Besides the poetic force of the movies script there is also the humor that has been injected throughout the movie.The fact that the original title had something to do with Rosalind the pirates daughter..

There is also the competition between Phillip Marlowe and Shakespeare that added some humor. When Marlowe claims he is going to follow up his successful play with a new play entitled the Massacre of Paris. There are also scenes that seem relevant to the Hollywood of today. A boatman seeks to promote his own amateur play writing skill while he has Shakespeare captive in his boat.

There are also clever revelations to the commercial nature of the theater when Tom Wilkinson's character decides to pay the actors through "share of the profits". When Enslow points out there are never any profits, Wilkinsons character says, of course not.

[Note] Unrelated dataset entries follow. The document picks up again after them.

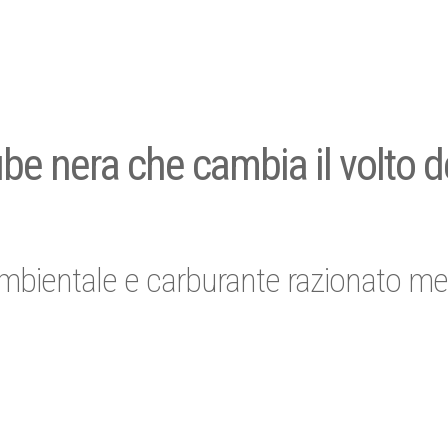
be nera che cambia il volto d
ambientale e carburante razionato me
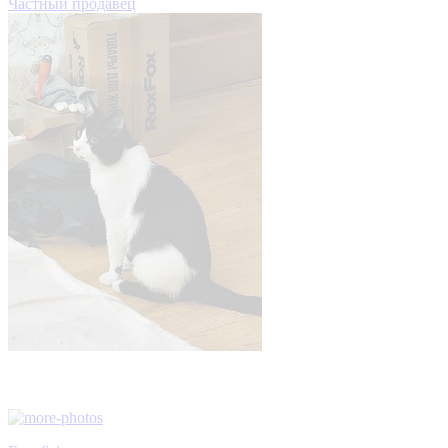
Частный продавец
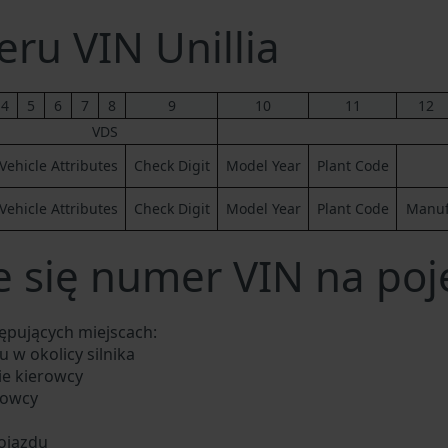
ru VIN Unillia
4
5
6
7
8
9
10
11
12
VDS
Vehicle Attributes
Check Digit
Model Year
Plant Code
Vehicle Attributes
Check Digit
Model Year
Plant Code
Manufa
 się numer VIN na poje
ępujących miejscach:
 w okolicy silnika
ie kierowcy
rowcy
ojazdu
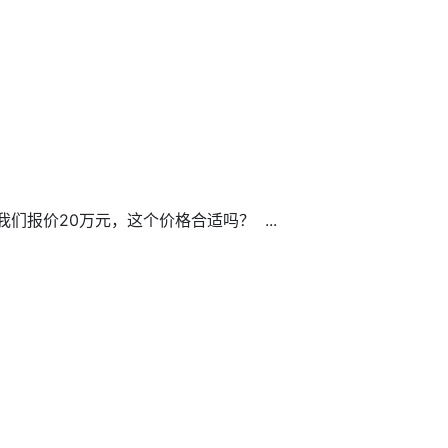
报价20万元，这个价格合适吗？ ...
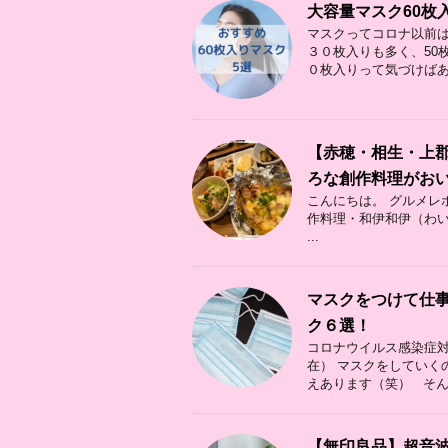
大容量マスク60枚
マスクってコロナ以前は
３０枚入りも多く、50枚
０枚入りって気づけばあっ
【赤穂・相生・上
ろな創作料理がお
こんにちは。 グルメレポ
作料理・和伊和伊（わいわ
...
マスクをつけて仕
ク６選！
コロナウイルス感染症対
在） マスクをしていく
えあります（笑） そん .
【無印良品】超音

In the film Shakespeare moves from writing a comedy to writing a tragedy. In the movie, "Romeo and Juliet" the play is being written along same line as Shakespeare's and Gweneth Paltrow's character. It moves from comedy to tragedy as it becomes apparent that they cannot overcome the differences of their class in life.
I appreciated that they did not tag a happy ending on to the story. That would have ruined it. As Paltrow's character says, that the real tragedy would be for the events in the movie to cause Shakespeare to cease to write.

This movie is solid entertainment and is recommended for everybody.